Right, I've been keeping an eye on this one for a while and I'm rather glad no one has attempted to answer it.
This is an interesting question but far, far too broad. Firstly, there is the matter of period (c.500-1500) and geography (you don't actually define Europe, although that's the place most commonly associated with 'medieval'): when/where. While the relationships themselves might not have been substantially different the ability of historians to determine this may well have. For example, there are vast swathes of history where the chief form of evidence is archaeological with some smatterings of contemporary (albeit probably copied in later manuscripts) annals or chronicles. This is true of much of Western Europe up to the Carolingian period, and Eastern and Central Europe up to approaching 1300. Archaeological evidence is, by its nature, circumstantial. We cannot create narratives or extrapolate easily for scenarios we do not have readily available evidence for. So if our chief source of evidence is burials, for example, it is rather more difficult to ascertain what day-to-day life might have been like or how social or political bonds were formed. Likewise, although it is somewhat more usable, annal and chronicle records do not usually deal with the more mundane aspects of life. So we might learn about how one lord expressed his amicable relations with another lord but we're much less likely to have surviving records of how townspeople or villages dealt with one another.
Northern Europe, such as Scandinavia, becomes a much more accessible topic in terms of sources due to the sagas as repositories of social and political networks, although somewhat abstracted, as they deal so heavily with feuds.
All of this evidence is, however, weighted by social standing. The most powerful and influential were considered worth keeping track of and as a result many of the lower classes are lost between the cracks of historical providence. This is an important idea to bear in mind when formulating your future questions (who).
As we approach the Central (or High) Middle Ages (c.950-c.1320) there is a gradual shift from oral to documentary record keeping, which in England are an especially rich resource for uncovering the conflicts and agreements of non-elite, and more exhaustive legal codes reveal the expectations of jurists and lawyers regarding socio-political networks.

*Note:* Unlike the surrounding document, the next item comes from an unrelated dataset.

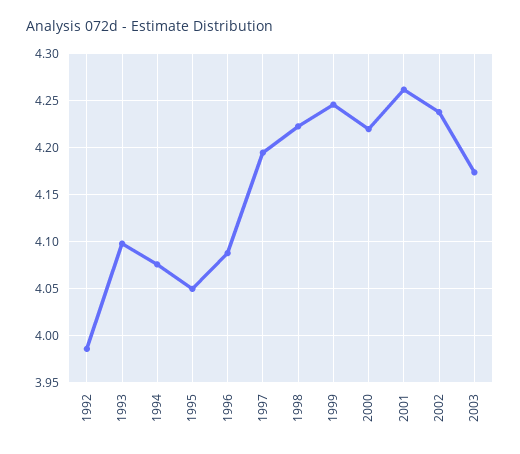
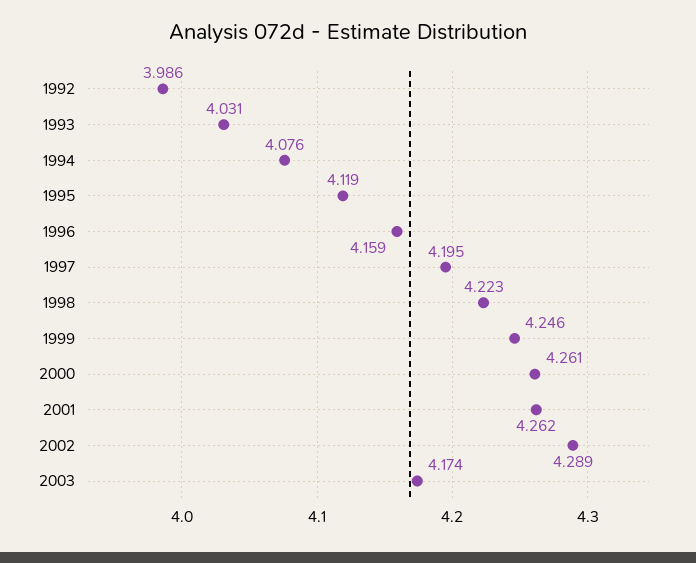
1993: 4.1 -> 4.031
1995: 4.05 -> 4.119
1996: 4.09 -> 4.159
2000: 4.22 -> 4.261
2002: 4.24 -> 4.289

Another key development is the great survival of vernacular literary traditions, which can range in content but were still largely the preserve of the social elite. The gap is, however, broadening and we can begin to uncover much more information about the 'middling' class between the aristocracy and the non-martial but 'free' persons who might not yet claim to be aristocrats. Slaves, serfs, and peasants, remain a somewhat muted voice in vernacular traditions into the thirteenth-century but as we move into the fourteenth-century things begin to change. Where voices do emerge they tend to be in rather exceptional circumstances, such as the Inquisitional records of southern France.
In fact, it begins to change rather dramatically. The Black Death created a vastly different economic and social outlook to the thirteenth-century, for the laboratores at least. This has been frequently described as the 'golden age' of the peasant worker. Movement became much easier, wages generally rose (even for women, who could now demand a near parity with male harvesters). Greater literacy and flourishing vernacular traditions gave birth to some of the finest resources for understanding interpersonal relationships (such as Chaucer's Canterbury Tales, The Book of Margery Kempe, Piers Plowman, Gawain and the Greene Knight, to name a few insular examples from across the socio-political divide). This is in addition to the excellent legal records. Moving swiftly into the fifteenth-century the picture is generally much clearer across the board. All of the innovations of the previous few centuries have remained in tact, there is a greater diversity and number of surviving sources and the picture can be much more accurately established.
It is not unlikely that a historian of any period with some reasonable knowledge of the core sources will be able to reconstruct some of the socio-political interpersonal relationships you are asking about (especially in the negative - who was fighting who and how - as this kind of stuff leaves a mark on a wider community than friendship does, at least in terms of surviving record).
So that should help with when/where/who, although note that I am largely discussing England. As this is an Anglophone community there are more specialists concerned with, or at least able to find specialist literature concerned with, England in the Middle Ages. Others with more specialised knowledge of Hungary, Poland, or Scandinavia might disagree with my comments based on their more specialised knowledge of their particular sources.
We move onto the final point, which is slightly more difficult for me to gauge and express in a way that doesn't seem, well, condescending.
This is why. Why are you interested in personal/social relationships? I don't think any historian will be able to quantify how many friends a person might have had (we don't have Facebook lists, flawed though those are); nor have you particularly expressed what you mean by 'how close could they be'. You're next question is answerable, but not many people are actually going to go into it, because you leave it so open-ended. 'What would happen' - what does this mean?
You are asking a question, you are expecting some form of answer. People will be more inclined to answer if they think you're actually interested in the topic rather than it has popped into your head and will likely be gone within the week; and you will get a more detailed response attuned to your interests if you put the effort into going through the when/where/who/why process before posting. This does not mean you have to say, 'I want to know how a Yorkshire miller in 1125 would deal with one of his best friends sleeping with his wife' (this is too specific), but if you could narrow it down to a certain social class, a certain geographical region, and explain a particular facet of socio-political bonds, then you will likely receive an answer providing someone has the specialism and time to draft one. This might mean having a look through the list of flares and PMing someone with relevant expertise, or it might mean picking up an overview book (or using Wikipedia) to narrow your question.